Cette ruse s’accroit dans la version des frères Grimm, la fillette est incitée par l’animal à s’attarder sur son chemin «toutes ces jolies fleurs dans le sous-bois, comment se fait-il que tu ne les regardes même pas?»
     Une cruauté sans limite est présente, il n’hésite pas à dévorer la grand-mère, cet élément nous montre ainsi une fragilité que l’on retrouve chez l’être humain face à la férocité du Loup.
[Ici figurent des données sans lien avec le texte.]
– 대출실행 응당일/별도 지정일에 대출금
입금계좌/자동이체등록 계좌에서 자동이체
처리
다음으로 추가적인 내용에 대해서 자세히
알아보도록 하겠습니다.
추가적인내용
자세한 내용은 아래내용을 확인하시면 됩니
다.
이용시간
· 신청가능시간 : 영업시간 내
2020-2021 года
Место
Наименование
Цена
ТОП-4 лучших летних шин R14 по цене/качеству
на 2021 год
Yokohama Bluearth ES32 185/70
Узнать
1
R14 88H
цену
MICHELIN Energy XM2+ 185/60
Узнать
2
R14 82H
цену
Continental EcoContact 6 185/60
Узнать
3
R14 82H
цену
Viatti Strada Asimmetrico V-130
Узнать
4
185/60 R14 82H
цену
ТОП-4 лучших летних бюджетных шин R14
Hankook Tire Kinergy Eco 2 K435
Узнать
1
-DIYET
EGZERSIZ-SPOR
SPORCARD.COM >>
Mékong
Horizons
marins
Les frères Grimm accentuent encore plus cette idée.

     On retrouve dans la scène du déshabillage quelques connotations sexuelles, en effet chez Perrault cette scène ne subsiste qu’une seule phrase : «Le Petit Chaperon Rouge se déshabille et va se mettre dans le lit où elle fut bien étonnée de voir comment sa Mère-grand était faite dans son déshabillé». Par ailleurs cette phrase disparait totalement dans le conte des frères Grimm elle est ainsi réduite à sa plus simple expression, le fait qu’il s’agisse d’un animal et d’une fillette ce qui à du jouer un rôle dans l’évolution qu’a suivit cet épisode.
     Lors des fameuses questions- réponses entre le Loup et le petit chaperon rouge on relève encore une certaine ambiguïté dans le comportement de la fillette. Ses observations porte à croire qu’elle n’ignore pas la présence du loup : « Ma mère-grand, que vous avez de grands bras », « Ma mère-grand, que vous avez de grandes jambes ». Une fois de plus cette ambiguïté est levée dans le conte de Grimm car l’enfant aperçoit qu’un bout de visage du loup et ses mains dépassent de la couverture.
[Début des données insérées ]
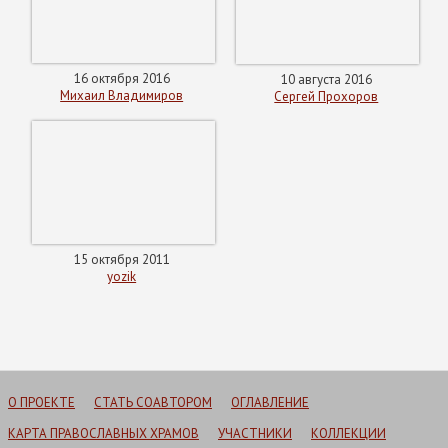
16 октября 2016
10 августа 2016
Михаил Владимиров
Сергей Прохоров
15 октября 2011
yozik
О ПРОЕКТЕ
СТАТЬ СОАВТОРОМ
ОГЛАВЛЕНИЕ
КАРТА ПРАВОСЛАВНЫХ ХРАМОВ
УЧАСТНИКИ
КОЛЛЕКЦИИ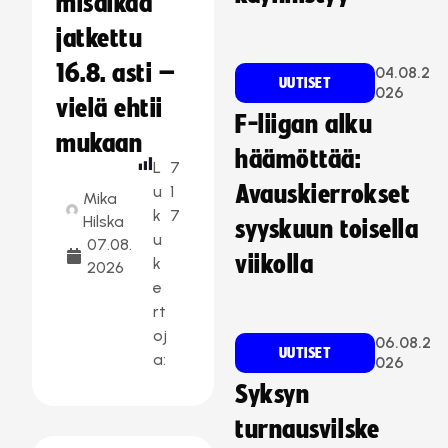
misaikaa
jatkettu
16.8. asti –
04.08.2
UUTISET
026
vielä ehtii
F-liigan alku
mukaan
häämöttää:
L
7
Avauskierrokset
u
1
Mika
k
7
Hilska
syyskuun toisella
u
07.08.
viikolla
k
2026
e
rt
oj
06.08.2
UUTISET
a:
026
Syksyn
turnausvilske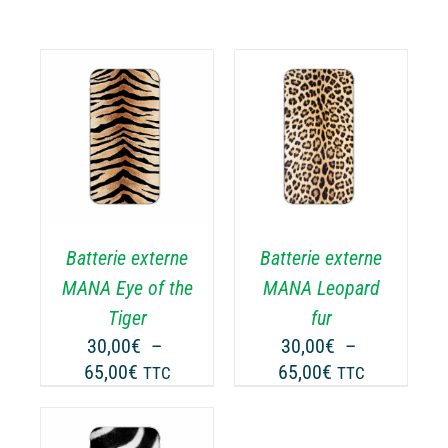
CHOIX DES
CE
OPTIONS
/
ODUIT
PRODUIT
DÉTAILS
A
USIEURS
PLUSIEURS
RIATIONS.
VARIATIONS.
Batterie externe
Batterie externe
S
LES
TIONS
OPTIONS
MANA Eye of the
MANA Leopard
UVENT
PEUVENT
Tiger
fur
RE
ÊTRE
30,00
€
–
30,00
€
–
OISIES
CHOISIES
Plage
Plage
65,00
€
65,00
€
TTC
TTC
R
SUR
de
de
LA
prix :
prix :
GE
PAGE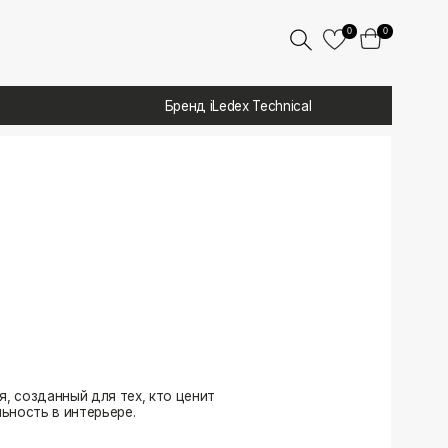
0
0
Бренд iLedex Technical
 тех, кто ценит
ере.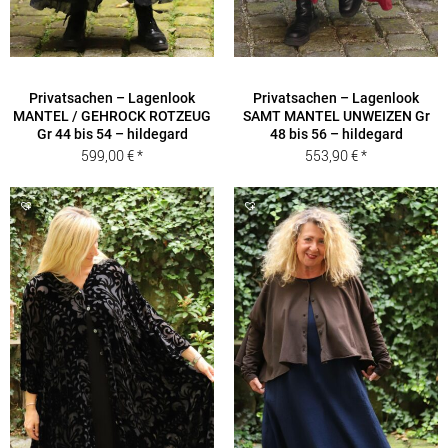
Privatsachen – Lagenlook
Privatsachen – Lagenlook
MANTEL / GEHROCK ROTZEUG
SAMT MANTEL UNWEIZEN Gr
Gr 44 bis 54 – hildegard
48 bis 56 – hildegard
599,00
€
553,90
€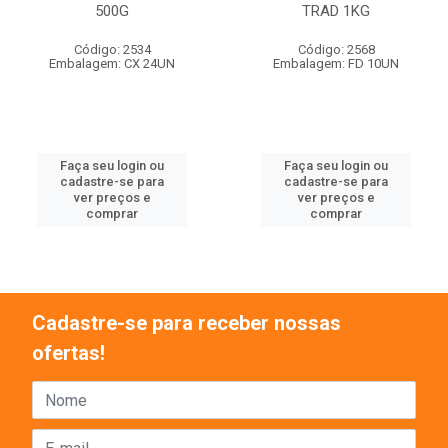
500G
TRAD 1KG
Código: 2534
Código: 2568
Embalagem: CX 24UN
Embalagem: FD 10UN
Faça seu login ou
Faça seu login ou
cadastre-se para
cadastre-se para
ver preços e
ver preços e
comprar
comprar
Cadastre-se para receber nossas
ofertas!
     Toutes ces modifications relevées entre la version orale, le conte de Perrault et Grimm introduisent des dénouements différents. Les capacités intellectuelles du petit chaperon rouge triomphent dans la version orale alors que Perrault s’achève sur la mort du petit Chaperon rouge dévoré par le loup. La morale de l’histoire a donc pour but de responsabiliser la femme et les jeunes filles. Il donne ainsi raison au loup afin de faire passer un message de prévention et de méfiance.
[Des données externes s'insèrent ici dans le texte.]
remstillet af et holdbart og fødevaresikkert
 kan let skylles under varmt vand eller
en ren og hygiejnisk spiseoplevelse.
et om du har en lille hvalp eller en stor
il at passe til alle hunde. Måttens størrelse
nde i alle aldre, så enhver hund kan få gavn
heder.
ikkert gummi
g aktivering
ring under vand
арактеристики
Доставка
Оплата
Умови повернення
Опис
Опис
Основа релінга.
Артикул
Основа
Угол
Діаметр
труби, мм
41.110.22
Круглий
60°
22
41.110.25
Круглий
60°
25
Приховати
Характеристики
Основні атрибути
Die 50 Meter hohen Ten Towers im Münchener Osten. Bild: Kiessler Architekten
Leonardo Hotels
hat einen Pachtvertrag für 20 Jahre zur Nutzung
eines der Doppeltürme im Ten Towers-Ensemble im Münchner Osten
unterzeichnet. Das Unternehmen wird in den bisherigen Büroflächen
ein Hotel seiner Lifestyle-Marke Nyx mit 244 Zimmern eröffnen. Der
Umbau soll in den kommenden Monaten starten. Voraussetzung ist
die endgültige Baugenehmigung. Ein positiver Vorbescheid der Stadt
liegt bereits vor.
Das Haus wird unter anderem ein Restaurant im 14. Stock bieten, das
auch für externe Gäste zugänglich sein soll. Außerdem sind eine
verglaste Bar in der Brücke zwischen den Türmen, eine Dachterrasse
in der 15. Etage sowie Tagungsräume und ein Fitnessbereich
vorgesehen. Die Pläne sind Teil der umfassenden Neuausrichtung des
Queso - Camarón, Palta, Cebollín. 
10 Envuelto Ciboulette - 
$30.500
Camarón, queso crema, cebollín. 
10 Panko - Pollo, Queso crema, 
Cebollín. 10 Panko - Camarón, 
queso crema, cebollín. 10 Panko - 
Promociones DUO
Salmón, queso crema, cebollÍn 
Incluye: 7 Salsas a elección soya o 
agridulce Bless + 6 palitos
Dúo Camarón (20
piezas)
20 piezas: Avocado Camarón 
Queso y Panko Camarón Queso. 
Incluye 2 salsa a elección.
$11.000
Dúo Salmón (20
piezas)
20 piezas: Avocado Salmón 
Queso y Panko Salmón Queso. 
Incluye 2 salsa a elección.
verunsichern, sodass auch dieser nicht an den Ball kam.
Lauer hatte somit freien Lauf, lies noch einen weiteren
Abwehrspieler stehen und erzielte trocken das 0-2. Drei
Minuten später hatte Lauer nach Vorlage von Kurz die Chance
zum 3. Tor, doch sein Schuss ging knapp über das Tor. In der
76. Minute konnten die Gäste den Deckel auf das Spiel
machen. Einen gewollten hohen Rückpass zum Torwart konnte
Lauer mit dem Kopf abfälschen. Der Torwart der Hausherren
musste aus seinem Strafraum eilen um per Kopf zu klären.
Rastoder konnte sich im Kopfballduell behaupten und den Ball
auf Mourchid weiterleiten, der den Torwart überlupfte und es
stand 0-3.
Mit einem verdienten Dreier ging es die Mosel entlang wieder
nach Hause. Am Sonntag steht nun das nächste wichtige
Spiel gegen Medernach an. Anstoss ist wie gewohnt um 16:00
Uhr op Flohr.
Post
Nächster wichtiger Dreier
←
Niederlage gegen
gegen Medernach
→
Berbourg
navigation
     Quant à eux, les frères Grimm ne voient pas les choses de la même façon, selon leur point de vue quelque soit la faute humaine -entre autres la naïveté et l'insouciance des petites filles- il est normal de tuer et de maltraiter les animaux. Dans le conte des frères Grimm, le chasseur intervient une fois que loup s’est endormit, il représente le geste libérateur du récit ainsi que la force masculine auprès des femmes.

     Ainsi ce conte a connut de nombreuses évolutions au cours du temps, en ayant examiné les similitudes et les différences entre ces diverses versions, on retrouve donc des thèmes ayant trait à la sexualité, à la violence et notamment à la discrimination envers les femmes mais aussi envers les animaux.
De plus ces contes ont été de nombreuses fois analysés par plusieurs grands psychanalystes dont Bruno Bettelheim dans La psychanalyse des contes de fées. L’intérêt porté à cette histoire montre donc son éloquence de par tous les sujets traités, et joue aussi de sa popularité à travers les époques.